:: Extrait du document ::

C’est à la fois un lieu et son absence, la marque d’un exil (lisant un poème de Michel Diaz, autre, j’ai pensé aussi exil de corps et âme : celui qu’on constate, celui qu’on élabore).
Le choix qu’il a fait de Rilke comme exergue est absolument adéquat. Car ce poème, ample, un des trois du Livre d’heures est un des très grands textes de Rilke, en affinité de démarche avec ce qu’écrit Michel Diaz. Et il donne la dimension de l’interrogation que les pages qui suivent vont tenter de fouiller plutôt que de cerner (poésie en prose que ces lettres d’Ulysse…).
Exil, le mot y est. « Tu es en exil », écrit Rilke, invoquant ce « dénué de tout » qu’est François d’Assise (qui fascine aussi François Cheng) et parlant aussi à l’être en chemin de lucidité, en capacité d’appauvrissement, pour un dénuement qui arrachera identité illusoire et ancrage éphémère. Deux espaces en cela, d’abord. Celui de l’errance réelle traversant les frontières et les mers, généalogie qui nous habite, et histoire personnelle dont on ne sait pas toujours quelle hantise est prégnante. Et celui de la tragédie humaine qu’est l’absence à soi, l’encombrement qui coupe de sa réalité. À l’inverse, le dépouillement est l’horizon désiré qui nous fera « dénué de tout », perdant ce qui nous empêche d’être notre essence.
Dans la traduction de Rilke par Jacques Legrand, Pauvre a une majuscule, Pauvreté aussi, dans deux vers. Quand cela signifie ce dénuement du sage accompli, hissé à sa dimension haute. Même si le texte de Rilke magnifie aussi les simples pauvres, ceux du manque, et constitue une sorte de prière à Dieu (à la transcendance) pour qu’il aide l’humain dans ce chemin de renoncement qui est la capacité de porter la conscience de sa propre mort. Mort finitude et mort symbolique des apparences.

Et c’est tout cela qu’aborde Michel Diaz.

Autres clés liées à Rilke. Le Livre de la pauvreté et de la mort suit celui de la vie monastique, et celui du pèlerinage. Un ensemble mystique. Or le voyage d’Ulysse n’est-il pas en quelque sorte un pèlerinage ? Et sa solitude volontaire, ici, qui le fait renoncer, dans le livre de Michel Diaz, au confort affectif, n’est-ce pas démarche d’enfermement monastique ?
Rilke est donc une porte pour entrer dans l’univers de ce livre.
J’étais intriguée, après voir tant lu Audisio et son Ulysse, de retrouver ce personnage méditerranéen mythique, mais faisant d’autres choix.

David Le Breton a écrit une préface intuitive (titrée Aspiration à l’absence), insistant sur le détachement qui remplace la nostalgie. Et son évocation de Simone Weil lui fait rejoindre aussi la dimension mystique de l’exergue. Le lien avec Edmond Jabès, qu’il cite aussi, est très bien pensé (« Le lieu véritable est-il dans l’absence de tout lieu ? Le lieu, justement, de cette inacceptable absence. »). Car Jabès est à la fois l’écrivain de l’exil réel, su et non su (parfois perdu dans les strates de notre inconscient) et de l’exil métaphysique, qu’il transforme en épreuve de sens et alchimie d’âme, en grand commentateur de la langue qui s’inscrit en lui, en tissant plusieurs, à l’égal d’un talmudiste éclairé.

:::
:: Données fournies ::

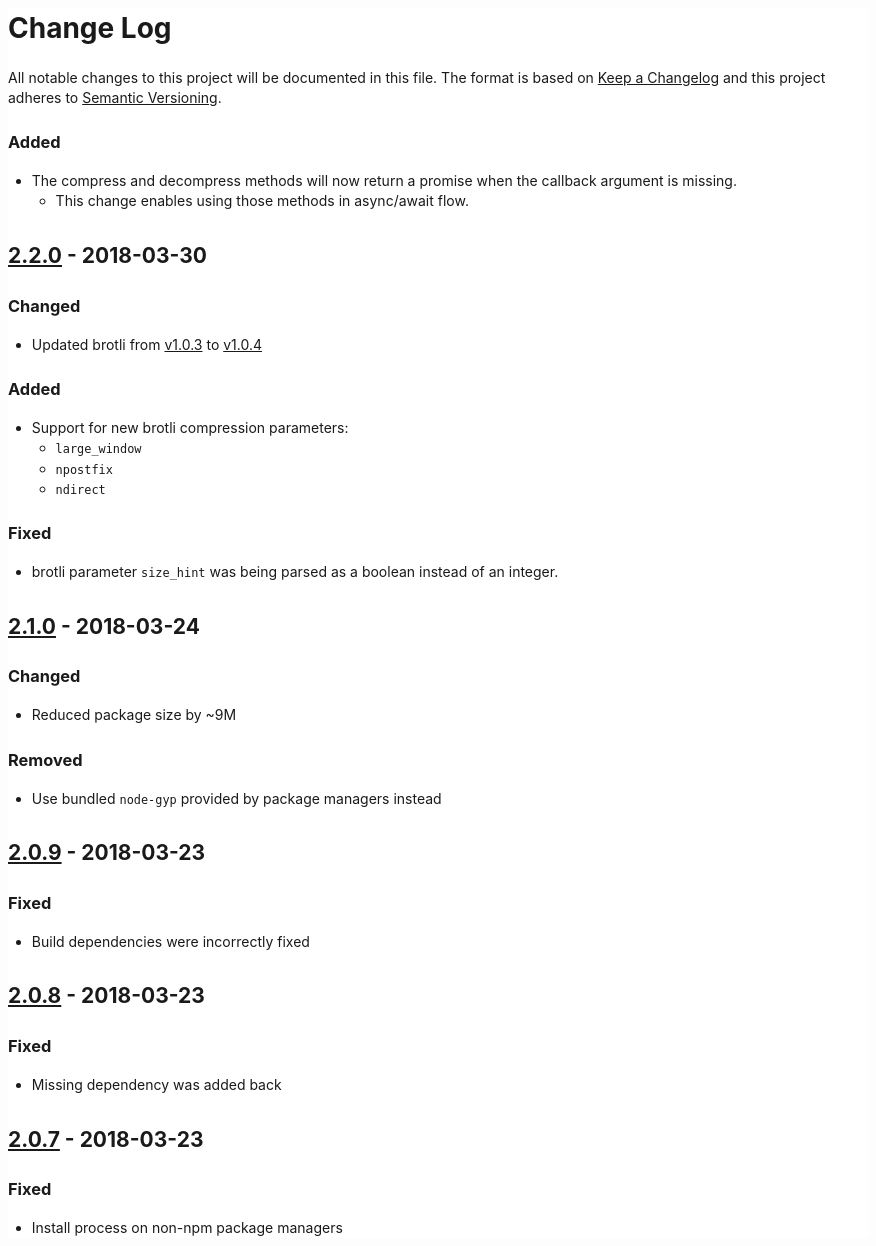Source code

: # Change Log
All notable changes to this project will be documented in this file.
The format is based on [Keep a Changelog](http://keepachangelog.com/) and this project adheres to [Semantic Versioning](http://semver.org/).

### Added
- The compress and decompress methods will now return a promise when the callback argument is missing.
  - This change enables using those methods in async/await flow.

## [2.2.0] - 2018-03-30
### Changed
- Updated brotli from [v1.0.3] to [v1.0.4]

### Added
- Support for new brotli compression parameters:
  - `large_window`
  - `npostfix`
  - `ndirect`

### Fixed
- brotli parameter `size_hint` was being parsed as a boolean instead of an integer.

## [2.1.0] - 2018-03-24
### Changed
- Reduced package size by ~9M

### Removed
- Use bundled `node-gyp` provided by package managers instead

## [2.0.9] - 2018-03-23
### Fixed
- Build dependencies were incorrectly fixed

## [2.0.8] - 2018-03-23
### Fixed
- Missing dependency was added back

## [2.0.7] - 2018-03-23
### Fixed
- Install process on non-npm package managers


[2.2.0]: https://github.com/MayhemYDG/iltorb/compare/v2.1.0...v2.2.0
[2.1.0]: https://github.com/MayhemYDG/iltorb/compare/v2.0.9...v2.1.0
[2.0.9]: https://github.com/MayhemYDG/iltorb/compare/v2.0.8...v2.0.9
[2.0.8]: https://github.com/MayhemYDG/iltorb/compare/v2.0.7...v2.0.8
[2.0.7]: https://github.com/MayhemYDG/iltorb/compare/v2.0.6...v2.0.7
[2.0.6]: https://github.com/MayhemYDG/iltorb/compare/v2.0.5...v2.0.6
[2.0.5]: https://github.com/MayhemYDG/iltorb/compare/v2.0.4...v2.0.5
[2.0.4]: https://github.com/MayhemYDG/iltorb/compare/v2.0.3...v2.0.4
[2.0.3]: https://github.com/MayhemYDG/iltorb/compare/v2.0.2...v2.0.3
[2.0.2]: https://github.com/MayhemYDG/iltorb/compare/v2.0.1...v2.0.2
[2.0.1]: https://github.com/MayhemYDG/iltorb/compare/v2.0.0...v2.0.1
[2.0.0]: https://github.com/MayhemYDG/iltorb/compare/v1.3.10...v2.0.0
[1.3.10]: https://github.com/MayhemYDG/iltorb/compare/v1.3.9...v1.3.10
[1.3.9]: https://github.com/MayhemYDG/iltorb/compare/v1.3.8...v1.3.9
[1.3.8]: https://github.com/MayhemYDG/iltorb/compare/v1.3.7...v1.3.8
[1.3.7]: https://github.com/MayhemYDG/iltorb/compare/1.3.6...v1.3.7
[1.3.6]: https://github.com/MayhemYDG/iltorb/compare/1.3.5...1.3.6
[1.3.5]: https://github.com/MayhemYDG/iltorb/compare/1.3.4...1.3.5
[1.3.4]: https://github.com/MayhemYDG/iltorb/compare/1.3.3...1.3.4
[1.3.3]: https://github.com/MayhemYDG/iltorb/compare/1.3.2...1.3.3
[1.3.2]: https://github.com/MayhemYDG/iltorb/compare/1.3.1...1.3.2
[1.3.1]: https://github.com/MayhemYDG/iltorb/compare/1.3.0...1.3.1
[1.3.0]: https://github.com/MayhemYDG/iltorb/compare/1.2.1...1.3.0
[1.2.1]: https://github.com/MayhemYDG/iltorb/compare/1.2.0...1.2.1
[1.2.0]: https://github.com/MayhemYDG/iltorb/compare/1.1.0...1.2.0
[1.1.0]: https://github.com/MayhemYDG/iltorb/compare/1.0.13...1.1.0
[1.0.13]: https://github.com/MayhemYDG/iltorb/compare/1.0.12...1.0.13
[1.0.12]: https://github.com/MayhemYDG/iltorb/compare/1.0.11...1.0.12
[1.0.11]: https://github.com/MayhemYDG/iltorb/compare/1.0.10...1.0.11
[1.0.10]: https://github.com/MayhemYDG/iltorb/compare/1.0.9...1.0.10
[1.0.9]: https://github.com/MayhemYDG/iltorb/compare/1.0.8...1.0.9
[1.0.8]: https://github.com/MayhemYDG/iltorb/compare/1.0.7...1.0.8
[1.0.7]: https://github.com/MayhemYDG/iltorb/compare/1.0.6...1.0.7
[1.0.6]: https://github.com/MayhemYDG/iltorb/compare/1.0.5...1.0.6
[1.0.5]: https://github.com/MayhemYDG/iltorb/compare/1.0.4...1.0.5
[1.0.4]: https://github.com/MayhemYDG/iltorb/compare/1.0.3...1.0.4
[1.0.3]: https://github.com/MayhemYDG/iltorb/compare/1.0.2...1.0.3
[1.0.2]: https://github.com/MayhemYDG/iltorb/compare/1.0.1...1.0.2
[1.0.1]: https://github.com/MayhemYDG/iltorb/compare/1.0.0...1.0.1
[1.0.1]: https://github.com/MayhemYDG/iltorb/releases/tag/1.0.0
[v1.0.4]: https://github.com/google/brotli/compare/v1.0.3...c6333e1e79fb62ea088443f192293f964409b04e
[v1.0.3]: https://github.com/google/brotli/releases/tag/v1.0.3
[v1.0.2]: https://github.com/google/brotli/releases/tag/v1.0.2
[v1.0.1]: https://github.com/google/brotli/releases/tag/v1.0.1
[v0.6.0]: https://github.com/google/brotli/releases/tag/v0.6.0
[brotli-0.6.0]: https://github.com/google/brotli/releases/tag/v0.6.0
[brotli-0.5.2]: https://github.com/google/brotli/releases/tag/v0.5.2
[brotli-0.5.0]: https://github.com/google/brotli/tree/v0.5.0
[brotli-0.3.0]: https://github.com/google/brotli/tree/v0.3.0
[brotli@8523d36]: https://github.com/google/brotli/tree/8523d36e698eced028b938c834d38a89d3988caa
[brotli@87281b1]: https://github.com/google/brotli/tree/87281b127cbb2560ccf18ef5d2018055cff3dfc2
[brotli@20e838f]: https://github.com/google/brotli/tree/20e838f6adf5f337671aeff38ee757938c556569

:::

## Consigne
Indiquez par oui ou par non si chaque affirmation concorde avec l'extrait sur le livre de Michel Diaz, en citant à l'identique les mots de l'extrait qui tranchent. 1. La préface du livre est de David Le Breton. 2. Dans la traduction de Jacques Legrand, Pauvre et Pauvreté s'écrivent sans majuscule. 3. Le Livre de la pauvreté et de la mort précède celui de la vie monastique. Les entrées n'ont aucun lien avec l'extrait.

## Réponse
1. Oui : « David Le Breton a écrit une préface intuitive (titrée Aspiration à l’absence) ».
2. Non : « Pauvre a une majuscule, Pauvreté aussi, dans deux vers ».
3. Non : « Le Livre de la pauvreté et de la mort suit celui de la vie monastique, et celui du pèlerinage ».